Baby girl, you don’t have to be so strong and so brave all of the time. Your ego will often trick you into believing that you are the only one with issues, the only one who suffers, the only one who’s lost. Don’t believe it. Don’t be afraid to share your struggles with other people. You are not alone. The ones who really care will listen and relate. You will discover that your strength lies in your vulnerability. This is what connects you to others. When you finally realize this you’ll cry for all the lonely nights you held yourself together from fear that you could not fall. Fall my darling. Fall.

On that note, everything you fear will happen. You will get your heart broken, you will make the wrong career choices and you will be judged. The truth is, all of this is unavoidable. Everywhere you try to avoid mistakes, you will make them. Everything you try to runaway from, will catch up to you. And eventually, you will meet your destiny on the road you take to avoid it. So relax, you may as well enjoy the ride. The truth is you have very little control.

You are very talented. By all means develop your talent. But know that your talent is not something that will bring you love. The admiration it will bring you is merely transitory. What your talent will ultimately bring you is healing. In turn, it can spark healing in others. But again, this is something you have no control over.  Just do your best and keep growing.
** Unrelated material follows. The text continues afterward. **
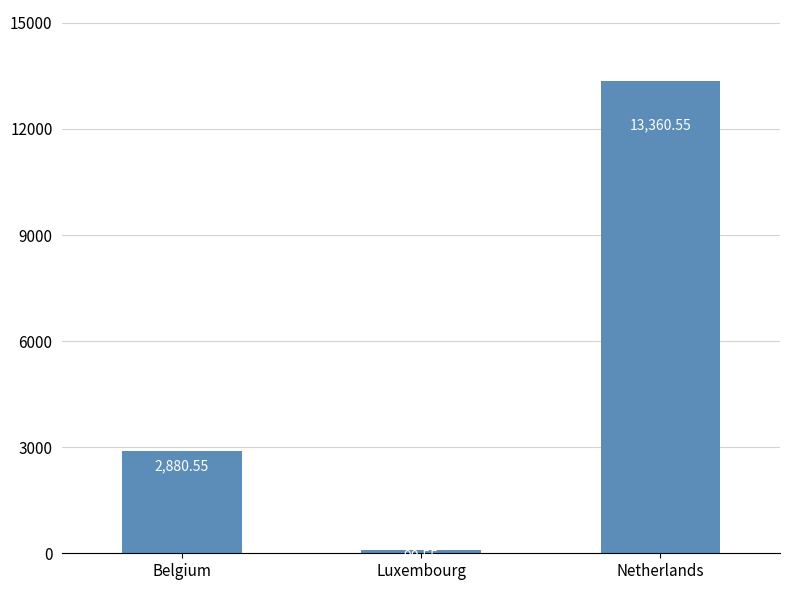

Rank the categories by value from lowest to highest.

Luxembourg, Belgium, Netherlands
Don’t fear the light, let it shine.

Someday you’ll wake up to find, that every effort you’ve made to be worthy of love, was only distracting to the fact that you have always been worthy of it. You will see that the masks you wear don’t get you what you want no matter how good you are at wearing them. When you realize this, it will be very painful. Even so, out of habit, you will probably try them on again. You are a stubborn one after all. But eventually you’ll knock your head against the same wall enough times to realize you are likely to break before it does. And you will. When you do, you will see that in all your efforts not to get it wrong, you missed all that was right. This is when you will be ready for true love.

Unfortunately, true love will not come when or how you expect it to. But live in the moment. Yoga, therapy and music will prove to be very helpful. Lean on them. Lean on good friends and family. And remember, the most important time is now, the most important person is the one that you are with, and the most important thing, is to do good. Everything else, takes care of itself.